### ASSIGNMENT
Find the line that contains "X474409Y236221D02*". Output it and every line after it to the end of the records, exactly as they appear.
● ● ● ● ● ● ●
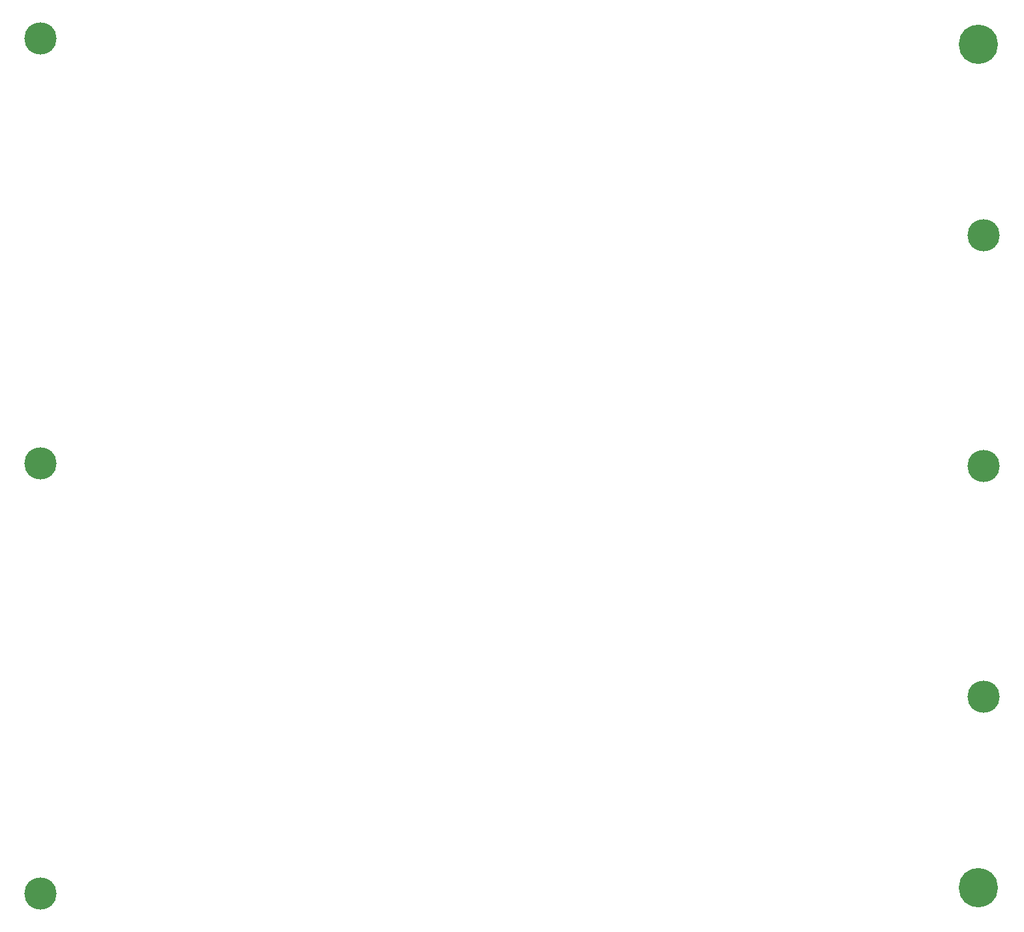
<source format=gbl>
G04*
G04 #@! TF.GenerationSoftware,Altium Limited,Altium Designer,21.6.1 (37)*
G04*
G04 Layer_Physical_Order=2*
G04 Layer_Color=6736896*
%FSLAX25Y25*%
%MOIN*%
G70*
G04*
G04 #@! TF.SameCoordinates,532E04BB-9670-4093-A683-9B17944729E4*
G04*
G04*
G04 #@! TF.FilePolarity,Positive*
G04*
G01*
G75*
%ADD17C,0.16496*%
%ADD18C,0.20079*%
D17*
X-7500Y237500D02*
D03*
Y17500D02*
D03*
Y455000D02*
D03*
X474409Y236221D02*
D03*
Y118110D02*
D03*
Y354331D02*
D03*
D18*
X471649Y20548D02*
D03*
X471634Y451949D02*
D03*
M02*

</source>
● ● ● ● ● ● ●
### SOLUTION BELOW
X474409Y236221D02*
D03*
Y118110D02*
D03*
Y354331D02*
D03*
D18*
X471649Y20548D02*
D03*
X471634Y451949D02*
D03*
M02*

</source>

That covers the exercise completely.